Selected extract:
***

We used data from the CHMI to evaluate the database in this case
study.
As expected, observational data from gauge-based and satellite-based products are highly correlated with the CHMI reference, with most of their correlation coefficients above 0.95 and 0.9, respectively. In terms of variance, we observe that the hydrological model forcing data exhibits almost identical locations on the diagram. In contrast, reanalysis data are the most scattered of all four data sources. From this quick inspection, we can say GPCC v2022 data estimates are the closest to our evaluation reference, while NCEP/NCAR R1 and NCEP/DOE R2 are the most inconsistent (lowest correlation and highest variance).
Further insight into the validation of our data sets can be reckoned with by looking into their correlation and variance across different seasons. This time we looked only into eight data sets: CPC-Global, ERA5-Land, GLDAS CLSM v2.0, GLDAS NOAH v2.0, GPCC v2022, GPCP v3.2, MERRA-2 and MSWEP v2.8. Using high correlation to CHMI as a preliminary filter, we selected the two best data sets from each source. Visualizing the data sets’ correlation by season, we discover that the best agreement with the CHMI reference occurs during Fall, where most data sets have a correlation above 0.95, normalized standard deviation around 1, and centered root mean square error 0.5.
prec_8 <- prec_ts[dataset %in% c('gpcc-v2022', 'cpc-global', 'era5-land',
'merra-2', 'gldas-noah-v2-0', 'gldas-clsm-v2-0',
'gpcp-v3-2', 'mswep-v2-8')]
prec8_colors <- setNames(c("#999999", "#E69F00", "#56B4E9", "#009E73",
"#F0E442", "#0072B2", "#D55E00", "#CC79A7"),
unique(prec_8$name))
plot_taylor(prec_8, prec_obs, groups = 'seasons', cols = prec8_colors)
We can assess changes in precipitation regimes. We selected four data
sets (GPCC v2022, MERRA-2, GLDAS NOAH v2.0, and MSWEP v2.8), we divided
the time series in two 20-year periods (1981-2000 and 2001-2020), and
examined their empirical distribution; to do so, we used the
plot_density()
function.
prec_4 <- prec_ts[dataset %in% c('gpcc-v2022', 'merra-2', 'mswep-v2-8',
'gldas-noah-v2-0')] %>%
.[year(date) <= 2000, period := "1981 - 2000"] %>%
.[year(date) > 2000, period := "2001 - 2020"]
plot_density(prec_4) +
facet_grid(dataset + source ~ period) +
theme(axis.text = element_text(size = 16),
axis.title = element_text(size = 24),
strip.text = element_text(size = 24),
strip.background = element_rect(fill = "white",
color = "black", linewidth = 1))
We identify two common traits: a density peak around 50 [mm] for the first 20-year period and a general widening of the density curve towards higher precipitation across the selected data sets in the last 20 years.
A different approach to analyzing changes in precipitation regimes is
to explore their spatial patterns. We computed the median monthly
precipitation at each grid cell for two 20-year periods, and then
portrayed them using the plot_map()
function.

***

Given records:
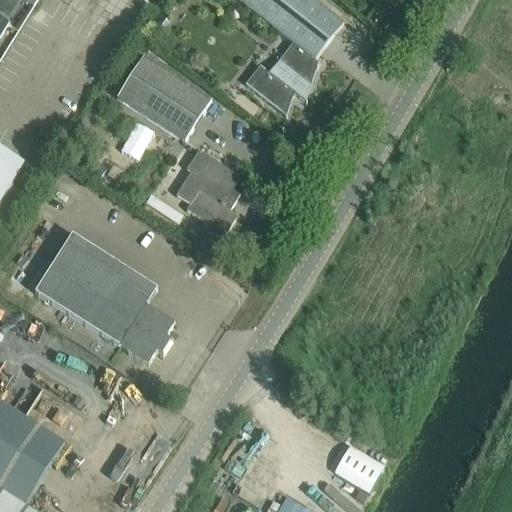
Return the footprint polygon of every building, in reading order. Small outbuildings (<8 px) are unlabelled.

***

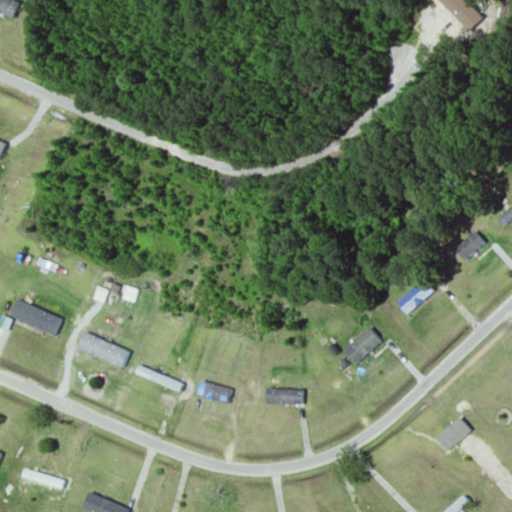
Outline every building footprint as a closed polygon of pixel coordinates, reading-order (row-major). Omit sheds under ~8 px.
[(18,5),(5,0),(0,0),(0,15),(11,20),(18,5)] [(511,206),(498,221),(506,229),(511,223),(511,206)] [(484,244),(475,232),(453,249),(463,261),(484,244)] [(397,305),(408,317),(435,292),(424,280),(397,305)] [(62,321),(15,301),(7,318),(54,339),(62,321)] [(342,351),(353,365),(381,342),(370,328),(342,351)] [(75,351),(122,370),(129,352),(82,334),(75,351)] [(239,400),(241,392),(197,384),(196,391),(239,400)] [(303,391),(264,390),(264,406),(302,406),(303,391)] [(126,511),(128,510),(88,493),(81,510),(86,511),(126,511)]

***

Set exercise A: According to the precipitation passage, in which season do the data sets agree best with the CHMI reference?
Set exercise B: Restate word for word the part of the precipitation passage from "prec_4 <- prec_ts[dataset" up to and including "linewidth = 1))".

Worked solution A: Fall.

Worked solution B:
prec_4 <- prec_ts[dataset %in% c('gpcc-v2022', 'merra-2', 'mswep-v2-8',
'gldas-noah-v2-0')] %>%
.[year(date) <= 2000, period := "1981 - 2000"] %>%
.[year(date) > 2000, period := "2001 - 2020"]
plot_density(prec_4) +
facet_grid(dataset + source ~ period) +
theme(axis.text = element_text(size = 16),
axis.title = element_text(size = 24),
strip.text = element_text(size = 24),
strip.background = element_rect(fill = "white",
color = "black", linewidth = 1))